--- Excerpt Enclosed Below ---

What is a diatom?
A diatom (Greek - cut in two) is a mobile plant of microscopic single cell or colonial algae. Among the relatively simple forms of microscopic life are animals that cannot move and plants that can. One class of these mobile plants is known by the name of diatoms. A favorite subject in many general biology or botany classes, diatoms are also of interest to geology students because diatoms have been inhabitants of both fresh and salt water for at least 15,000,000 years, and possibly over 20,000,000.
As living plants, they serve as food stuff for animals as small as themselves and for the largest whales. As fossils, their siliceous skeletons form the substance of diatomaceous earth—once less accurately called kieselguhr—now generally mined, refined, and sold as diatomite. Diatoms reproduce by self-division, as suggested by the name. Under ideal conditions, each diatom may divide every eight hours. In thirty days a single diatom may produce ten billion descendants.
In the course of growth, a diatom extracts silica—the basic ingredient of common sand—from the water and converts it into a sort of external skeleton or frustule. When a diatom dies, it settles to the bottom of the sea or lake and the organic part disintegrates, leaving this siliceous skeleton, microscopic in itself and as full of tiny holes and passages as a sponge.

--- End of Enclosed Excerpt ---

◆ **Your tasks**:
1. From the diatom text, write out again the part that opens with the words "A diatom (Greek" and closes with "possibly over 20,000,000.", switching "algae" to "protists".
2. According to the diatom text, how often may a diatom divide under ideal conditions?

--- Extracted material Enclosed Below ---

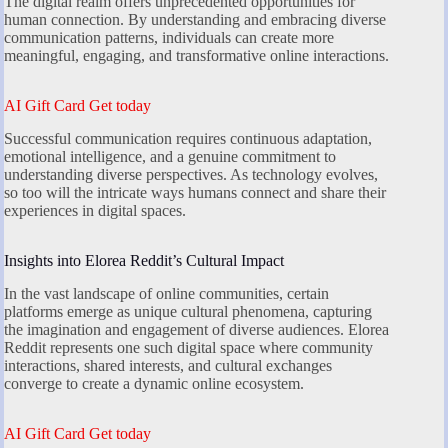
The digital realm offers unprecedented opportunities for
human connection. By understanding and embracing diverse
communication patterns, individuals can create more
meaningful, engaging, and transformative online interactions.
AI Gift Card Get today
Successful communication requires continuous adaptation,
emotional intelligence, and a genuine commitment to
understanding diverse perspectives. As technology evolves,
so too will the intricate ways humans connect and share their
experiences in digital spaces.
Insights into Elorea Reddit’s Cultural Impact
In the vast landscape of online communities, certain
platforms emerge as unique cultural phenomena, capturing
the imagination and engagement of diverse audiences. Elorea
Reddit represents one such digital space where community
interactions, shared interests, and cultural exchanges
converge to create a dynamic online ecosystem.
AI Gift Card Get today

--- End of Enclosed Extracted material ---

◆ **Results for each task**:
1.
A diatom (Greek - cut in two) is a mobile plant of microscopic single cell or colonial protists. Among the relatively simple forms of microscopic life are animals that cannot move and plants that can. One class of these mobile plants is known by the name of diatoms. A favorite subject in many general biology or botany classes, diatoms are also of interest to geology students because diatoms have been inhabitants of both fresh and salt water for at least 15,000,000 years, and possibly over 20,000,000.

2. Every eight hours.